Hans Hurch, director of the Viennale, discovered 'India, Matri Bhumi' a few months ago at the Venice film festival and felt that he had to screen it in Vienna.
'India, Matri Bhumi' is a 90-minute documentary shot in 1956 by Italian film maker Roberto Rossellini, father of neo-realism.
"This is perhaps the best film of Rossellini. It is evergreen and it is as fresh as creation itself," Hurch raved to IANS after the Wednesday screening, when an audience of more than 750 watched the film.
A second screening is scheduled Oct 31 at the festival which concludes Nov 2 with George Clooney's 'The Ides of March'.
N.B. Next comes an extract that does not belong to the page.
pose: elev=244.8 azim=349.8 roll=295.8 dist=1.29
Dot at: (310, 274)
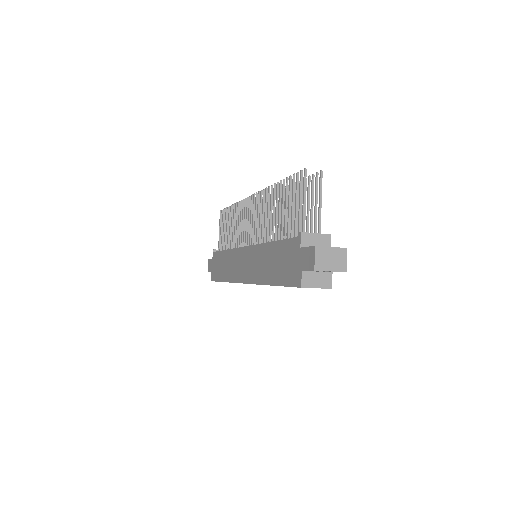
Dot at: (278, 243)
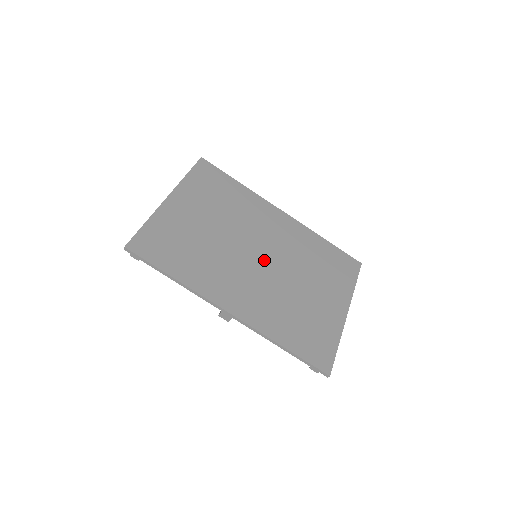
What Hurch likes most about 'India, Matri Bhumi' is the sincere interest of Rossellini for another country, culture and people. Rossellini makes no pretense of knowing anything about the people or way of life of a world so strange and different to his own.
Hurch appreciates the very original approach of Rossellini which is detached and documentary-like and which seems to invite viewers to together discover with him the colourful world of India so full of contradictions.
"But the real reason for including the film in the Viennale is my love for the elephants," smiles Hurch, referring to the many elephants that are shown on screen helping to log wood in the 1950s before diesel, electric saws and gasoline arrived in the Indian forests.
"The film is an idealistic and uncritical look at India in 1957," adds Claus Tieber, who teaches Indian cinema at the University of Vienna and who came to the screening to see how another Westerner looks at India.
"The best dialogue in the film is where a character says that this world is big enough for all of us human beings, animals and nature," gushed Elisabeth Penzias, an art historian.
The screening of 'India, Matri Bhumi' has also revived memories of the torrid love affair between the much married Rossellini and 27-year-old Sonali Dasgupta during the making of the film.
Rossellini was invited by Jawaharlal Nehru in 1956 to document India as the country prepared to celebrate its first decade as an independent country. Rossellini spent nine months in India, avoiding the usual tourist traps and more curious about what life was like for the majority of Indians who lived in the bowels of the country.
Rossellini made a ten part mini-series for French and Italian televisions, and 'India, Matri Bhumi', a feature film in four parts. Part of the film crew helping Rossellini in India was Sonali, a graduate of Kolkata's Santiniketan, and his script assistance.
It was love at first sight for Rossellini, who was 51 years old at that time and married to the gorgeous Hollywood actress Ingrid Bergman. He was the father of four children. Sonali too was married and mother of two. But none of this prevented the lovers from returning to Rome together with Sonali's infant son.
The late M.F. Husain was a friend of Rossellini and had travelled with him all over India. Sonali posed as the wife of Husain, the late master painter who escorted her in a train from Mumbai to Delhi after which she left with Rossellini for Europe.
For 17 years they lived together and had a child, Rafaella. Then Rossellini moved on to other women and marriages. Sonali stayed on in Rome and opened a boutique of Indian clothes and antique jewelry.
She is about 80 years old now. Rossellini died of a heart attack in 1977.